How to help your child if they are over stimulated
If you see your baby is over stimulated, take them into a quiet space.
You can also try to wrap your baby or carry them in a sling, as this redcues physical stimulation.
Toddler / preschoolers
Often toddler overstimulation results in tantrums or an emotional outburst,staying calm will help your child settle down faster.
Reduce the noise and activity around you child
Help your child to verbally express how they are feeling
Some times a child will prefer to do a quiet activity, like reading alone but you could also lie down with a younger child and sing songs or tell them a story.
If your child refuses to do an activity or does not want to continue, stop.
Finding the right amount of stimulation
Each child is different so there is no right amount of stimulation. Different children cope with different amounts of excitement, noise, and activities. Some children cope in stimulating environments better than others.
In all situations the best remedy is to allow your child to be the guide and if they are over stimulated, remove them from an over stimulated enviromoment into a calmer, quieter one.
Starting our morning with an Ocean inspired small world invitation to play.
To make your own you will need:
Little fish and ocean creatures
How to play
I set out a bowl of water as an ocean, and we added salt as Hamish has now learnt the difference between salt water and fresh water and that certain animals need salt water to live in.

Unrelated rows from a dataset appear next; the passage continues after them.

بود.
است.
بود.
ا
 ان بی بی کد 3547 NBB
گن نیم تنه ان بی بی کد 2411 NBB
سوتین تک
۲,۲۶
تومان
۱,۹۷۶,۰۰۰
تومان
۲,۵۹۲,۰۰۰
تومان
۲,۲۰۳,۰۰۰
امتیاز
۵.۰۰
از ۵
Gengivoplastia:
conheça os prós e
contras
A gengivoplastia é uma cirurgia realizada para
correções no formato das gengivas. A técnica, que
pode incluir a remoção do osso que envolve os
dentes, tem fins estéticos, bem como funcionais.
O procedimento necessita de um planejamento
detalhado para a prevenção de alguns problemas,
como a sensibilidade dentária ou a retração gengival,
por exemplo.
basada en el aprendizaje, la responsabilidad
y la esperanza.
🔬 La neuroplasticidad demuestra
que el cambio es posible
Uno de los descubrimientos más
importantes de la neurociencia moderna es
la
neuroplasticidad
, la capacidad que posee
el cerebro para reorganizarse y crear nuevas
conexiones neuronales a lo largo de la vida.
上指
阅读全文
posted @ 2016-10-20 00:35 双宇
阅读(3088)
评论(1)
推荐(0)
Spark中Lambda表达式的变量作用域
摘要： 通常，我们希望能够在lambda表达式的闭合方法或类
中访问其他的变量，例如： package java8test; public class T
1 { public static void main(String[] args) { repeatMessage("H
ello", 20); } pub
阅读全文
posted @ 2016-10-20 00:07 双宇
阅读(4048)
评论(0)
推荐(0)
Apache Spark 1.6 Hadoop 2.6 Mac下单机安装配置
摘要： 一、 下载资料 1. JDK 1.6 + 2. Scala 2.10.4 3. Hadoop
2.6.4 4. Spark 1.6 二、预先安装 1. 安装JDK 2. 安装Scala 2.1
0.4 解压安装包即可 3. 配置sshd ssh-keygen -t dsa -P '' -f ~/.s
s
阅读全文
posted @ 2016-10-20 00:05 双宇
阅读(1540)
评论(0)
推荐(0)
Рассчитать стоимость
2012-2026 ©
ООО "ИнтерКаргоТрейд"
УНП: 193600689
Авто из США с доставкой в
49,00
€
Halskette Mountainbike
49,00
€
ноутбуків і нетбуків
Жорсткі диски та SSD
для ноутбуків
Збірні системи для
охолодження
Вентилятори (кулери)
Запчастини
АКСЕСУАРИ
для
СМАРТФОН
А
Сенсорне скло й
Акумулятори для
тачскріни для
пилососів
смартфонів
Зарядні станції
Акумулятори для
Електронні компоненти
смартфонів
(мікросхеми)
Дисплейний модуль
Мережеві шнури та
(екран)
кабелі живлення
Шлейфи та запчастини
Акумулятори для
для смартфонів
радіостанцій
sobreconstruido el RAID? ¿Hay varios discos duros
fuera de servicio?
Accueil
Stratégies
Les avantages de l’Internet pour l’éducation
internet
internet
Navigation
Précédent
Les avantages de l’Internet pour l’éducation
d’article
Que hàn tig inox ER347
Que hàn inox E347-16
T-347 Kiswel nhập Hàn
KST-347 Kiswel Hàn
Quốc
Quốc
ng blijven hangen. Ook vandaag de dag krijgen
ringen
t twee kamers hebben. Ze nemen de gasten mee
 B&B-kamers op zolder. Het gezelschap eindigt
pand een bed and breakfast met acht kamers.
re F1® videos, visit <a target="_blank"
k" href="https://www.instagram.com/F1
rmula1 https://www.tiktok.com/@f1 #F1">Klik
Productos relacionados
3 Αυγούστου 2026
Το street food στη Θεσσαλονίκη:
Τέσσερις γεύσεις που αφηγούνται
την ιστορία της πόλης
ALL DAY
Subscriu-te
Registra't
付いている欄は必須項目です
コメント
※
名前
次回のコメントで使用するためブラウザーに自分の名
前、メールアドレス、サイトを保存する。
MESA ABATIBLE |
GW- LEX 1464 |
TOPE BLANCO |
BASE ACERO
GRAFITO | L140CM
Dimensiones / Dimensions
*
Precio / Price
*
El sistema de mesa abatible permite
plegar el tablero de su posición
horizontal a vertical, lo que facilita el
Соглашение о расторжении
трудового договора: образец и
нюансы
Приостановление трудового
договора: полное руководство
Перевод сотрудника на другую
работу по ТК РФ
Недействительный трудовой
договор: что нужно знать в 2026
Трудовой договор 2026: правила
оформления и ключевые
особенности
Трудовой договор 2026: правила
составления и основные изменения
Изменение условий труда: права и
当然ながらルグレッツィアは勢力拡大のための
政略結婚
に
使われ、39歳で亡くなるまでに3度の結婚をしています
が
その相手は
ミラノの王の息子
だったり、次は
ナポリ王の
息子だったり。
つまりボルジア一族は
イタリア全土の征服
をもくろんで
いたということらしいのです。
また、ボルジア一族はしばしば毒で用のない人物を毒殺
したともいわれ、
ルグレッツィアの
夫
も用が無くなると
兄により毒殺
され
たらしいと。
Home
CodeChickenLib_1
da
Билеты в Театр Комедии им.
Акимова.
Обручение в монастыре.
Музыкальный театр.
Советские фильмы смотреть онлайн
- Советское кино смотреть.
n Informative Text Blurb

I gave him some ocean creatures, whales, dolphins, fish, octopus and seals and some divers.
We built a rocky area for the seals with his mishmash dough ( there’s always that tub of dough that got mixed)
Again he has learnt that some animals can only live in water but some need to come onto land as well. And then I stepped back to let him explore, imagine and play.
It’s important for me to not interfere too much with his play but to let him play freely.